Sunday, 25 March 2012

... on eating habits of kids

Why do we initiate our eating lives liking such bland foods?
Food minded parents are constantly complaining that their children like only starches (pasta, rice and potatoes), the blandest cheeses, and tasteless meats (especially the white meat of chicken).
Observing the eating habits of small children provides clues to their developing an understanding of food.

How can children be set straight about food before it’s too late?  

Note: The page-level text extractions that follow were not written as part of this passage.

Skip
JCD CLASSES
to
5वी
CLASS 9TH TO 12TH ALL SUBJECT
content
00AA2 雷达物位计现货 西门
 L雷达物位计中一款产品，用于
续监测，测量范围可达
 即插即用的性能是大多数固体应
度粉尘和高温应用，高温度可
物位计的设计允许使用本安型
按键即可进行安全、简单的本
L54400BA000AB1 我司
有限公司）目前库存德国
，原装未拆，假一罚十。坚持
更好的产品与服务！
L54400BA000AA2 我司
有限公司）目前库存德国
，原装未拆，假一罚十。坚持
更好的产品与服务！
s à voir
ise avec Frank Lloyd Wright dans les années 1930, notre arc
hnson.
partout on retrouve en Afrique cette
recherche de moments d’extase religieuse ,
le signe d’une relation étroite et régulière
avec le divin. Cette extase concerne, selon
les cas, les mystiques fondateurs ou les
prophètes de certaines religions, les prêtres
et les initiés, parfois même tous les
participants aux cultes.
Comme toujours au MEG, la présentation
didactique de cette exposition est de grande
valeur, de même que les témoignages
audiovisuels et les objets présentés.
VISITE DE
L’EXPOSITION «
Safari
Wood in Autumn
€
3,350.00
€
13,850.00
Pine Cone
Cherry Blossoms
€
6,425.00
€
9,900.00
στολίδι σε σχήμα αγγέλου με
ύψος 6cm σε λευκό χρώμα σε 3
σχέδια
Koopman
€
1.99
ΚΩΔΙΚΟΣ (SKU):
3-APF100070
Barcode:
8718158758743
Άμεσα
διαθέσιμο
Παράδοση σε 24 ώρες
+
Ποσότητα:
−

First, as parents have long maintained, children do indeed prefer starches and meats. The cheeses they choose are almost always ones with minimal taste and a smooth texture. It may be a sign of times that bread was the starch least often selected, behind pasta, rice, and fried potatoes. The most popular dishes were French fries, small sausages, quiches, pasta, breaded fish, rice, mashed potatoes and ham. Children make little distinction between them, choosing roast pork, turkey and leg of lamb almost universally. But when it came to vegetables, which were chosen less often than meats, preferences were quite clear, depending on the type of vegetable and the nature of culinary preparation. Spinach, which is so widely thought to be disliked by children, was selected more often and consumed in greater quantities than any other vegetable as long as it was napped with a white sauce. Endives, cabbage (raw or cooked), tomatoes, and green beans appealed to few of the young diners, however. It appears that foods with a challenging and fibrous texture (which makes them hard to chew) are more likely to be refused, as are those with a distinct bitter flavour.

How are we to understand all this? It occurred to the sensory biochemists in Dijon to try to understand the selection of foods to their nutritional content. What they discovered was that the higher the caloric value of food, the more often it is chosen (with the exception of cheeses). Is this evidence that natural personalities are still strong in young children? It is a fact that infants who are fed salt, sweet, sour or bitter liquids react visibly with contempt in the case of the last two flavours but show pleasure when they encounter a sweet taste. In this, they resemble fruit-eating monkeys, who identify sweetness with the presence of sugars and bitter with vegetables that contain toxic alkaloids. Gradually children come to understand, through conditioning and culture, to diversify their diet.